Laurent Anselmi devant le palais de justice de Monaco en octobre 2017. / © VALERY HACHE / AFP
Laurent Anselmi devant le palais de justice de Monaco en octobre 2017. / © VALERY HACHE / AFP

Le nouveau garde des Sceaux monégasque Laurent Anselmi a réaffirmé dans une interview au Journal du Dimanche "que tout magistrat, quel qu'il soit" ne sera pas renouvelé dans la principauté éclaboussée par l'affaire du milliardaire russe Dmitri Rybolovlev.

Par AFP

"Monaco n'est pas une rente pour les magistrats, ni un lieu où couler ses vieux jours. Je ne veux plus que l'on puisse dire d'un seul d'entre eux qu'il a été renouvelé par ce qu'il a fait preuve de docilité ou de servilité", explique Laurent Anselmi nommé en octobre 2017 par le prince Albert dans le sillage de l'affaire de l'oligarque Dimitri Rybolovlev.

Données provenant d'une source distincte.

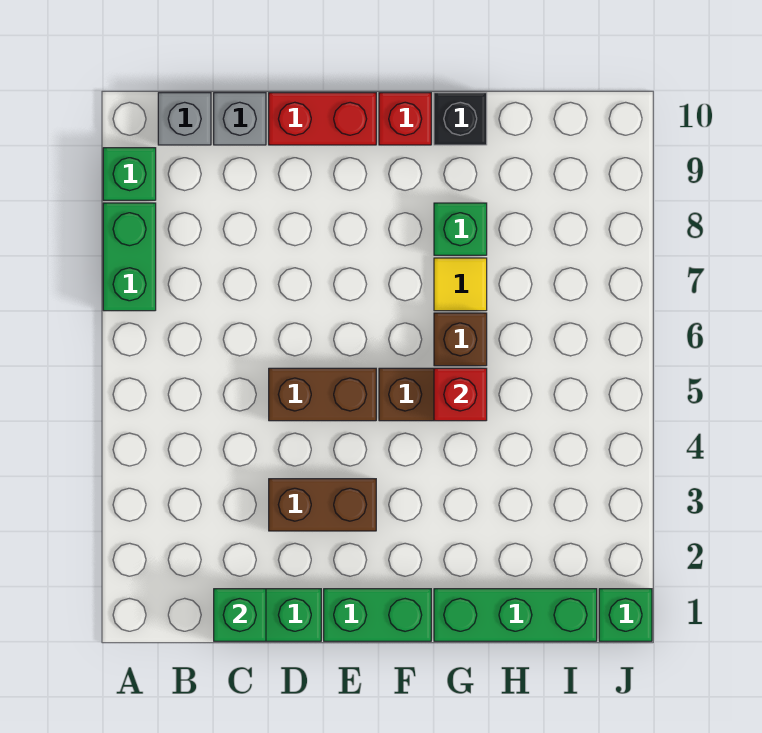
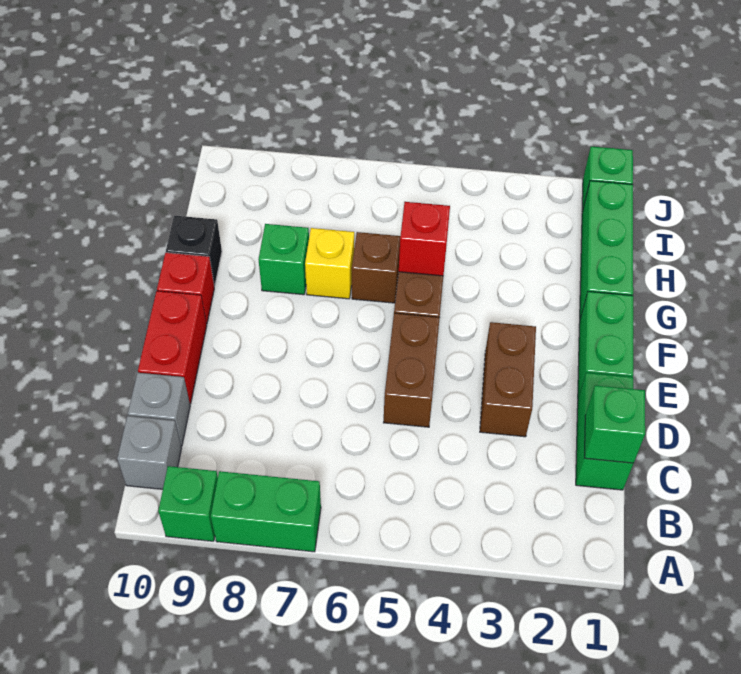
yellow 1x1 tile [434,258,487,311] -> yellow 1x1 brick [305,228,354,299]

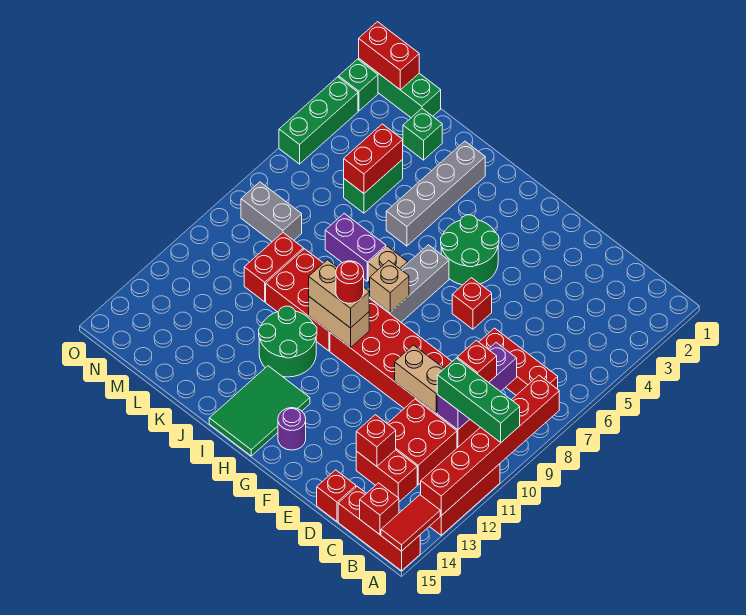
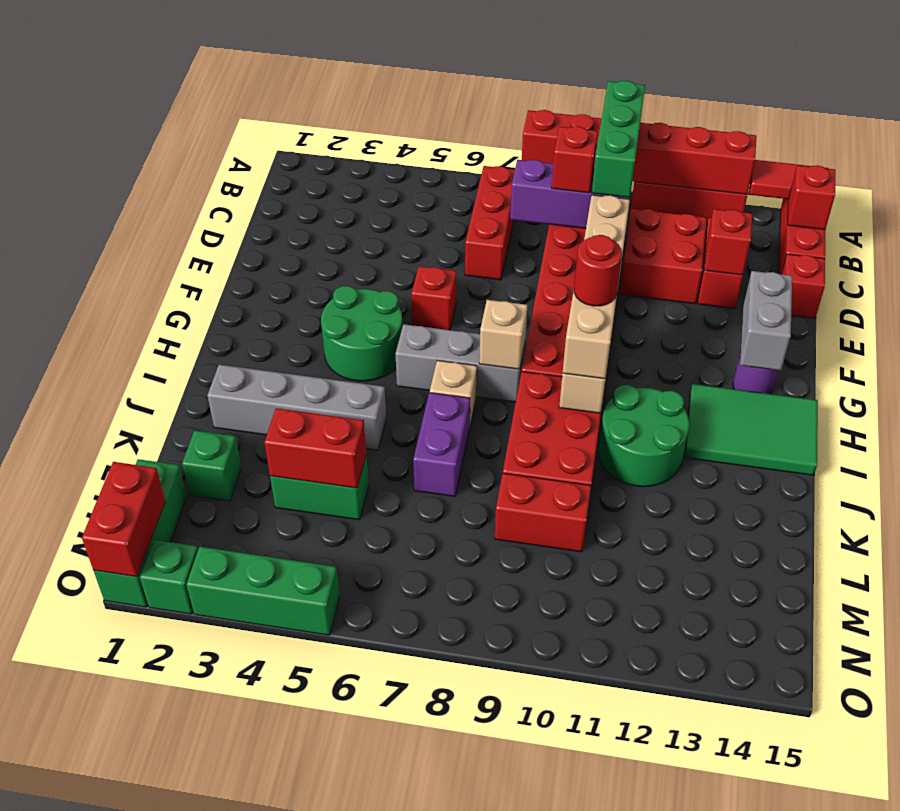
grey 1x2 brick [241,182,302,242] -> grey 1x2 brick moved to [740,271,792,371]

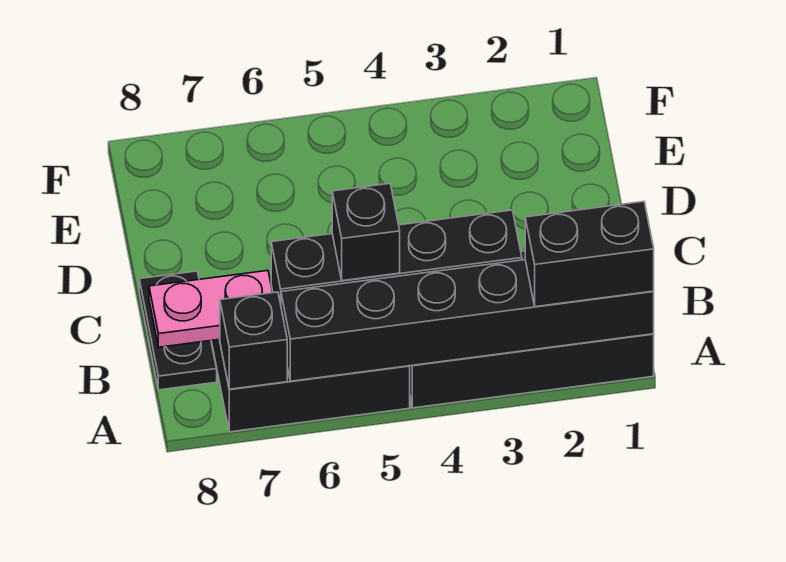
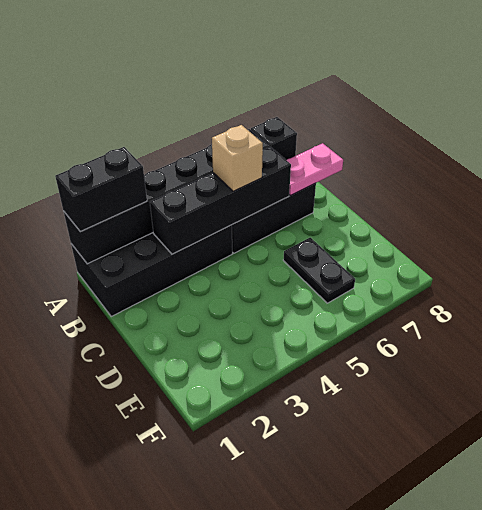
black 1x1 brick [332,184,400,281] -> tan 1x1 brick [212,125,263,191]
black 1x2 plate [139,271,217,390] -> black 1x2 plate moved to [283,238,355,303]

Monaco, dont la justice fonctionne avec des magistrats français, a décidé en janvier de leur imposer une rotation plus rapide. "Un changement brutal et unilatéral" dénoncé par le syndicat majoritaire USM qui y voit "une manoeuvre" liée au scandale autour de M.Rybolovlev.

L'oligarque russe et président de l'AS Monaco, engagé dans un bras de fer judiciaire avec le marchand d'art suisse Yves Bouvier, aurait selon les derniers éléments de l'enquête profité de ses bonnes relations avec les dirigeants de la police monégasque et avec l'ex-garde des Sceaux de la principauté pour piéger M. Bouvier qu'il poursuit pour "escroquerie".

Le garde des Sceaux estime qu'"il faut remettre de l'éthique et de la déontologie là où il n'y en a plus"


M. Anselmi qui "(s')interdit de renouveler tout magistrat quel qu'il soit", précise à l'hebdomadaire que "rien n'interdit" au juge chargé de l'affaire, M. Levrault en poste jusqu'à l'automne 2019, de "poursuivre sa mission". "Je souhaite de tout mon coeur qu'il aille au bout des investigations".
Le garde des Sceaux estime qu'"il faut remettre de l'éthique et de la déontologie là où il n'y en a plus", et garantit qu'avec lui "il n'y aura pas de connivences".

L'affaire Rybolovlev est "devenue une véritable affaire d'Etat. L'institution judiciaire, tout entière atteinte, en a été meurtrie", relève-t-il.